The President’s logic is “hollow”, as the US regional alliance security depends entirely on the reliability of Middle Eastern oil supplies to the global market”, said Francesco Sassi, a postdoctoral fellow at the University of Oslo in Norway.

‘False’

US crude oil production increased by about 3 per cent, or around 350,000 barrels per day, in 2025, setting a new annual production record of 13.6 million bpd, the EIA’s Short-Term Energy Outlook report showed this week.

And while the number of active rigs per month was 5 per cent less than in 2024 and 1 per cent fewer wells were drilled, efficiency improvements helped US production to grow, the Washington-based agency said.

In his televised address, the President claimed the US has ample oil, is “totally independent” and does not require Middle East crude. He even told his Nato allies, who have refused to join US-Israel war on Iran, to use their own military might to ensure the Hormuz pass reopens for shipping.

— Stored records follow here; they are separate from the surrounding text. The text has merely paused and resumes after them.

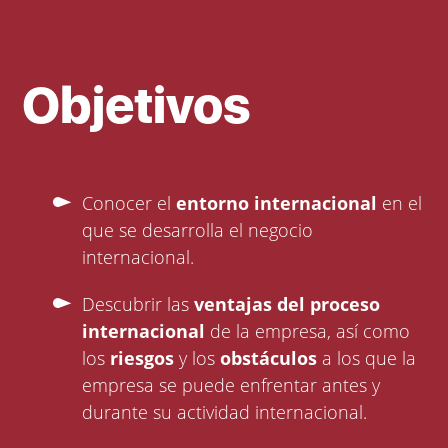
Objetivos
Conocer el
entorno internacional
en el
que se desarrolla el negocio
internacional.
Descubrir las
ventajas del proceso
internacional
de la empresa, así como
los
riesgos
y los
obstáculos
a los que la
empresa se puede enfrentar antes y
durante su actividad internacional.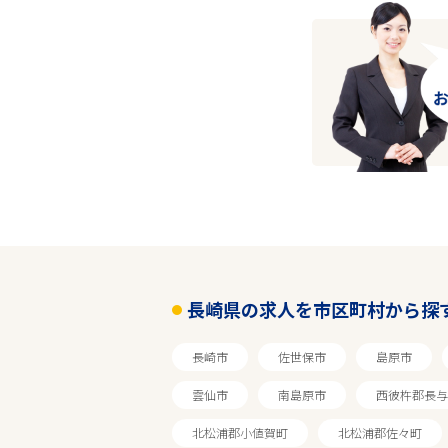
長崎県の求人を市区町村から探
長崎市
佐世保市
島原市
雲仙市
南島原市
西彼杵郡長与
北松浦郡小値賀町
北松浦郡佐々町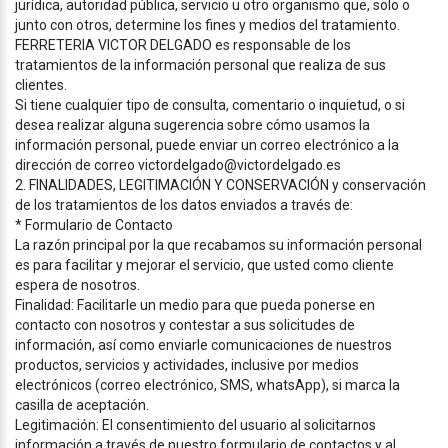
jurídica, autoridad pública, servicio u otro organismo que, solo o
junto con otros, determine los fines y medios del tratamiento.
FERRETERIA VICTOR DELGADO es responsable de los
tratamientos de la información personal que realiza de sus
clientes.
Si tiene cualquier tipo de consulta, comentario o inquietud, o si
desea realizar alguna sugerencia sobre cómo usamos la
información personal, puede enviar un correo electrónico a la
dirección de correo victordelgado@victordelgado.es
2. FINALIDADES, LEGITIMACIÓN Y CONSERVACIÓN y conservación
de los tratamientos de los datos enviados a través de:
* Formulario de Contacto
La razón principal por la que recabamos su información personal
es para facilitar y mejorar el servicio, que usted como cliente
espera de nosotros.
Finalidad: Facilitarle un medio para que pueda ponerse en
contacto con nosotros y contestar a sus solicitudes de
información, así como enviarle comunicaciones de nuestros
productos, servicios y actividades, inclusive por medios
electrónicos (correo electrónico, SMS, whatsApp), si marca la
casilla de aceptación.
Legitimación: El consentimiento del usuario al solicitarnos
información a través de nuestro formulario de contactos y al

“False. As you can see, the oil prices [in the US] are currently above $4 per gallon,” Mr Sassi said. The last time US petrol prices were at this level was in 2022, shortly after Russia began its full-scale invasion of Ukraine.

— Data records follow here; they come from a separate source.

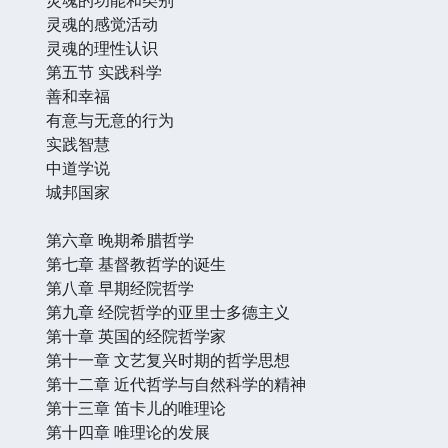
灵魂的感觉活动
灵魂的理性认识
第五节 实践科学
善和幸福
有意与无意的行为
实践智慧
中道学说
城邦国家
第六章 晚期希腊哲学
第七章 基督教哲学的诞生
第八章 早期经院哲学
第九章 经院哲学的亚里士多德主义
第十章 英国的经院哲学家
第十一章 文艺复兴时期的哲学思想
第十二章 近代哲学与自然科学的精神
第十三章 笛卡儿的唯理论
第十四章 唯理论的发展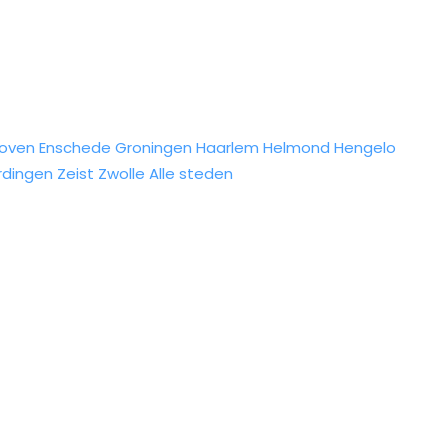
hoven
Enschede
Groningen
Haarlem
Helmond
Hengelo
rdingen
Zeist
Zwolle
Alle steden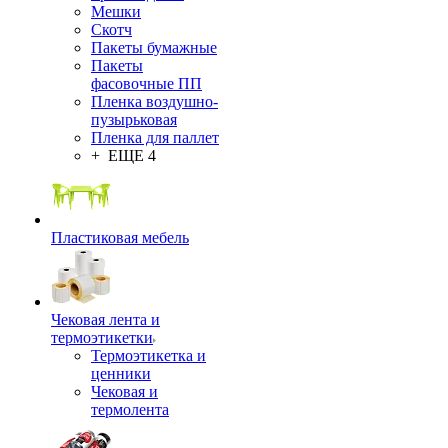
Мешки
Скотч
Пакеты бумажные
Пакеты
фасовочные ПП
Пленка воздушно-
пузырьковая
Пленка для паллет
+ ЕЩЕ 4
Пластиковая мебель
Чековая лента и
термоэтикетки
Термоэтикетка и
ценники
Чековая и
термолента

The expansion of US domestic oil and gas production tipped the balance in favour of the US, as it is relatively less sensitive to global energy price movements.

The country has maintained a focus on preventing economic shocks that can spread through financial markets and its partner economies, said Irina Tsukerman, a geopolitical analyst in New York.

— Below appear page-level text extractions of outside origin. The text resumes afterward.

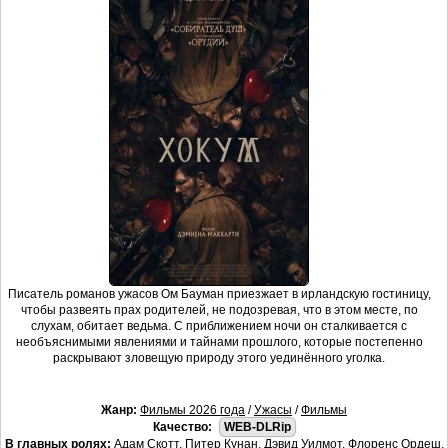
Писатель романов ужасов Ом Бауман приезжает в ирландскую гостиницу,
чтобы развеять прах родителей, не подозревая, что в этом месте, по
слухам, обитает ведьма. С приближением ночи он сталкивается с
необъяснимыми явлениями и тайнами прошлого, которые постепенно
раскрывают зловещую природу этого уединённого уголка.
Жанр:
Фильмы 2026 года
/
Ужасы
/
Фильмы
Качество:
WEB-DLRip
В главных ролях:
Адам Скотт, Питер Кунан, Дэвид Уилмот, Флоренс Ордеш,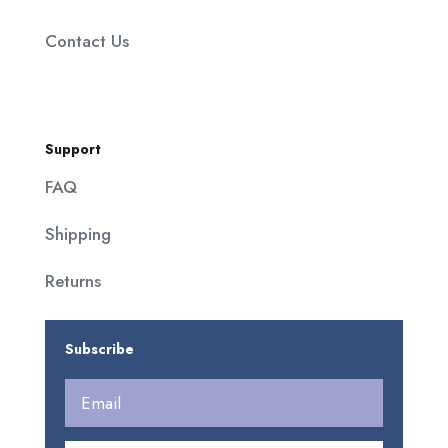
Contact Us
Support
FAQ
Shipping
Returns
Subscribe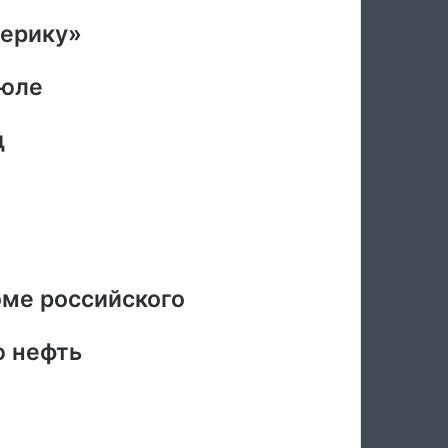
мерику»
июле
д
оме российского
ю нефть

Hormuz, however, “retained importance because disruptions there could still influence inflation pressure, investor sentiment and political stability through global reactions”, she told The National.

Domino effect

The Strait of Hormuz is relatively small – with its narrowest point at about 54km – but the consequences of its closure are profound.

The brunt of the conflict is already being felt by consumers and businesses, with investors becoming increasingly wary.

The situation has introduced a new layer of uncertainty that has reverberated across several asset classes and its impact on different stakeholders varying, Ms Salman said.

“The perception that the US may be less willing to act as a primary guarantor of free passage will add a persistent geopolitical risk premium, even when physical flows partially resume,” she said.

A serious disruption in Hormuz cannot remain a regional matter: it would influence production cycles in Asia, economic sentiment in Europe and shipping patterns across the global economy, analysts say.

“For investor sentiment, the effect is mixed – on one hand, it seems to be supportive for US energy equities and export-linked infrastructure, but on the other, it is understandably creating caution across shipping, refining, energy-intensive sectors, where uncertainty is delaying investment decisions,” Ms Salman said.

US interest in the strait today reflects a long evolution from concerns about physical supply to maintaining stability within a highly interconnected global economy, Ms Tsukerman said.

“The continued movement of energy through that corridor supports steady expectations about pricing, partner stability, and the functioning of trade networks that continue to shape American prosperity and influence.”